What started as fairly mild leg pain at the start of the year quickly became a searing pain that refused to let me sit or drive without the sense of being tortured. After assuming it was a recurrence of a self-diagnosed quad strain I suffered last summer, I changed my mind and re-diagnosed myself with a pinched nerve.

A visit to my chiropractor confirmed that it was indeed an issue with my back, not with the leg I’d been coddling, which was frankly very confusing given my complete lack of back pain. It is most likely a herniated disc, I was told; something not uncommon for someone my age as wear and tear catches up with our middle aged bodies. But that was little comfort to this interrupted version of my life when my days became centered around seeking help, avoiding pain and wrestling with discouragement over this new freedom-sucking reality.
I’m still waiting on an MRI so I can start physical therapy and learn to tend to the right body part in the right way, but after several chiropractic appointments, a fair bit of advil and ice packs and a good dose of caution, I am now feeling almost all the way better. I can sit in the car without crying – or even tensing up, and I’m hardly thinking twice about the existence of this issue.
This is certainly something to cheer about… and believe me, I am. However, I am shocked at how quickly my passionate promises to “do whatever it takes!” waned as the crisis passed and the pain subsided. Even though I knew in my head the problem was not resolved, I felt a sense of relief that the ordeal was over and permission to return to the fairly careless way I’ve treated my back. If there is a clear path back to a crisis of pain, I’m pretty sure this is it.
On the flip side, fear voiced itself with a general kind of paranoia (“Chase, stop slouching! It’s bad for your back!” “John, Don’t bend over while holding the microwave! You’re going to tweak something!”), as well as specific moments of panic that maybe I screwed something up again and will have to start the whole wretched process over (like the day I suffered dearly for pruning the garden).
But if I step back from the immature responses of panic and denial, I see that this has been a gift; an opportunity to humble myself before the Lord and others by admitting my weakness, my fear and my need for help. I received a diagnosis and care from a trusted doctor who was, unlike the medical team of myself and Google, actually qualified to treat me and impart necessary guidance. I received prayer from trusted friends that led me back into a place of rest and hope, and even chased away the pain, enabling me to see the beauty of asking for help and to experience God’s love in a powerful new way. And though I have only experienced a drop in comparison, I gained needed compassion for the people around me who are suffering.
These are things I want to hold onto; to continue to build on and be transformed by, rather than just breathing a sigh of relief and moving on. But I also want to do my best to keep myself from future moments of crisis by addressing this known area of weakness today… and next week… and next year. Not out of fear, but out of wisdom, so that I don’t get stuck in a constant cycle of pain and reaction. But following through on things like strengthening exercises, no matter how beneficial, is not a given, since self-discipline is a whole other kind of weakness for me. It will take more humility, help and prayer. But wouldn’t that be just like the Lord to use this thing the enemy meant for evil to grow me in an area where I’ve been longing for ages to see change?
There are so many parallels I would love to draw. Maybe I will in future posts. But for now, I would like to ask: Are you experiencing a struggle that God might want to use for your good? Are there ways you could humble yourself – maybe with a whole new level of honesty with yourself or others, or by asking for prayer or help? Is there an area of weakness that, with the help of the Lord and some trustworthy people, you could be working to strengthen so you don’t find yourself in a crisis spin cycle? Wherever you are in your life and whatever you are experiencing – even if you are in the 117th episode of the same crisis, I want to make sure you know that there is no shame and no condemnation. Just opportunity. And mountains of grace to step into it.

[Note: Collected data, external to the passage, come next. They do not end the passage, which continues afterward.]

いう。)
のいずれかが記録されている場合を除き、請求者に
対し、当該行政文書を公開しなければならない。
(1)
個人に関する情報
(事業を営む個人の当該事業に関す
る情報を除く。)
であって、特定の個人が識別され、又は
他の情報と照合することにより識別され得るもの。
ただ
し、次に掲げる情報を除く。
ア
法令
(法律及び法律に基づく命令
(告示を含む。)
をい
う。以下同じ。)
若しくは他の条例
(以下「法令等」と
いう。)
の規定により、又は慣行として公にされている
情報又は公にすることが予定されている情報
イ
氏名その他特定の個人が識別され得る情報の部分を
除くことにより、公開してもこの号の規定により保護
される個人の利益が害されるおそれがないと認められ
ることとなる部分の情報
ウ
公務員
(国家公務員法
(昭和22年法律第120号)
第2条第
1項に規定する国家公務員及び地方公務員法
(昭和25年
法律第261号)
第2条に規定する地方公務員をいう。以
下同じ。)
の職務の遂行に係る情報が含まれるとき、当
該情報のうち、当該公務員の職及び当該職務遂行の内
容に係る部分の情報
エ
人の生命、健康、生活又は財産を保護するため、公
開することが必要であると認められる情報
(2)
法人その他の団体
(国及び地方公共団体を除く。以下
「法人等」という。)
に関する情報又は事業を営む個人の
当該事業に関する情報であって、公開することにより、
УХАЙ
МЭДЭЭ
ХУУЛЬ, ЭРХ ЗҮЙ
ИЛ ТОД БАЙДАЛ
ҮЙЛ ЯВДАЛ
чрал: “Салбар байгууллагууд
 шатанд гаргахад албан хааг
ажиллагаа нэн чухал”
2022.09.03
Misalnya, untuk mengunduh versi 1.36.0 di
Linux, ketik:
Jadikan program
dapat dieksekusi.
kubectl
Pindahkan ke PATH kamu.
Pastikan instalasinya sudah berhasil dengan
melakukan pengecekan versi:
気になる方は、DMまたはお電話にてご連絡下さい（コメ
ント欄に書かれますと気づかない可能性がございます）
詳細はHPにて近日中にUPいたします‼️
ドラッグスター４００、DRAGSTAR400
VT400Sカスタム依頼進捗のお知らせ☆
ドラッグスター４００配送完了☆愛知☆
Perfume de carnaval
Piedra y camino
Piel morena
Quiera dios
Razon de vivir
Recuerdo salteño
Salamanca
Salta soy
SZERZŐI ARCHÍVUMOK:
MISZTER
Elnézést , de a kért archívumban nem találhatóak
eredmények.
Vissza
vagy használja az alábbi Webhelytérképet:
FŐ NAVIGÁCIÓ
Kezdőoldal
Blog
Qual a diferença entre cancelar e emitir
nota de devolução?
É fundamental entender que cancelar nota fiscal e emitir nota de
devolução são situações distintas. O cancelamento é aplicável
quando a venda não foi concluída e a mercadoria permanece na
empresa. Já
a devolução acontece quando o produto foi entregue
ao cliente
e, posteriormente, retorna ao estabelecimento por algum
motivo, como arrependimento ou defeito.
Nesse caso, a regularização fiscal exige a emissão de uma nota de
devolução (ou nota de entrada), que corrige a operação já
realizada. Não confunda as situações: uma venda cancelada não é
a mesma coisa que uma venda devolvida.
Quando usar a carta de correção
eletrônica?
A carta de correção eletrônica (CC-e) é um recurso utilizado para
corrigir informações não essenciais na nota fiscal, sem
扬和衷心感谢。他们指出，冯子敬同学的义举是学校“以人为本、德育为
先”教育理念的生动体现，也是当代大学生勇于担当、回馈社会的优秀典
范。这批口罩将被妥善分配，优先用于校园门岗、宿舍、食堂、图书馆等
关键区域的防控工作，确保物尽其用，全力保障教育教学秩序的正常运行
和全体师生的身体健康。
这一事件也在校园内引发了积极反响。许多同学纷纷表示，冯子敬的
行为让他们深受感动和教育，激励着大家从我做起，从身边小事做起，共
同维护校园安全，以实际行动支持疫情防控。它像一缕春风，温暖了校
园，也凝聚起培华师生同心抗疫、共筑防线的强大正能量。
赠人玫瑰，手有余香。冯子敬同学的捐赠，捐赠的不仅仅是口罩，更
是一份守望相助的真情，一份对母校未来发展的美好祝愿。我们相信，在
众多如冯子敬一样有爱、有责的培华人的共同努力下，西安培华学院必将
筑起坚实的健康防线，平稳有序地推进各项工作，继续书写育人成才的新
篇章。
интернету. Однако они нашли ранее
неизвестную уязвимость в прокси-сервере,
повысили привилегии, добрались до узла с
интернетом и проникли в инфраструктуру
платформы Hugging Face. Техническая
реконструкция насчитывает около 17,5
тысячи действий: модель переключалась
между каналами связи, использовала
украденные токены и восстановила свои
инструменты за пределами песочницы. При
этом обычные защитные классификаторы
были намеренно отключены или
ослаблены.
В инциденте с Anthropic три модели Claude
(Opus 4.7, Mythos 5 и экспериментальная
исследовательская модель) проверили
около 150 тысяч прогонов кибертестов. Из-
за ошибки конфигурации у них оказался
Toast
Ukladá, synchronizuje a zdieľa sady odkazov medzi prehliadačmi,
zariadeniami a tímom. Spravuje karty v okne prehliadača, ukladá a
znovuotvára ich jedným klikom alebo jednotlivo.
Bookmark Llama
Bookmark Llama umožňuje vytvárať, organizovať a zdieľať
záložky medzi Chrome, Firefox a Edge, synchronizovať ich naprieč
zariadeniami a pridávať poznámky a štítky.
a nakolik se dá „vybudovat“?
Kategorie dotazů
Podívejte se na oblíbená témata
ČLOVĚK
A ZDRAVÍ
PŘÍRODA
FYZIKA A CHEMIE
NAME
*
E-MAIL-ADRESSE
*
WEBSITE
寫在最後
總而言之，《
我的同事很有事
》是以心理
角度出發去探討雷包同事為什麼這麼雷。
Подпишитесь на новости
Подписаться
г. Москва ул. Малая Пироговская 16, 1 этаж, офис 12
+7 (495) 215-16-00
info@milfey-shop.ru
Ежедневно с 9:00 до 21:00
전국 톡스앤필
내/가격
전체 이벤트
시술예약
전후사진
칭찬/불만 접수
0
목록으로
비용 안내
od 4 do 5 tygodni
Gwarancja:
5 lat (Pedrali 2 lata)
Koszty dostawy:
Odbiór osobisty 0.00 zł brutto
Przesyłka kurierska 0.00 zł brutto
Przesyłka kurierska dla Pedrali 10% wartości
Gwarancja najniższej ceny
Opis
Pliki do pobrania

Behold, I am doing a new thing; now it springs forth, do you not perceive it? I will make a way in the wilderness and rivers in the desert. Isaiah 43:19
Yes, Kara! I’ve had many God-is-using-this issues, physical and otherwise, and no doubt will have more. I may not be able to keep this body forever, but I draw a little closer to its Creator with every such humbling.
By: mitchteemley on January 26, 2022
at 2:33 pm
Glad you’re feeling better, btw!
By: mitchteemley on January 26, 2022
at 2:33 pm
I’m sorry about the issues you’ve been having (I recently read about your thumb) but have to admit it’s good to know I’m not alone. And it is a beautiful thing that we are learning to bow low in the process so our loving God can lift us up.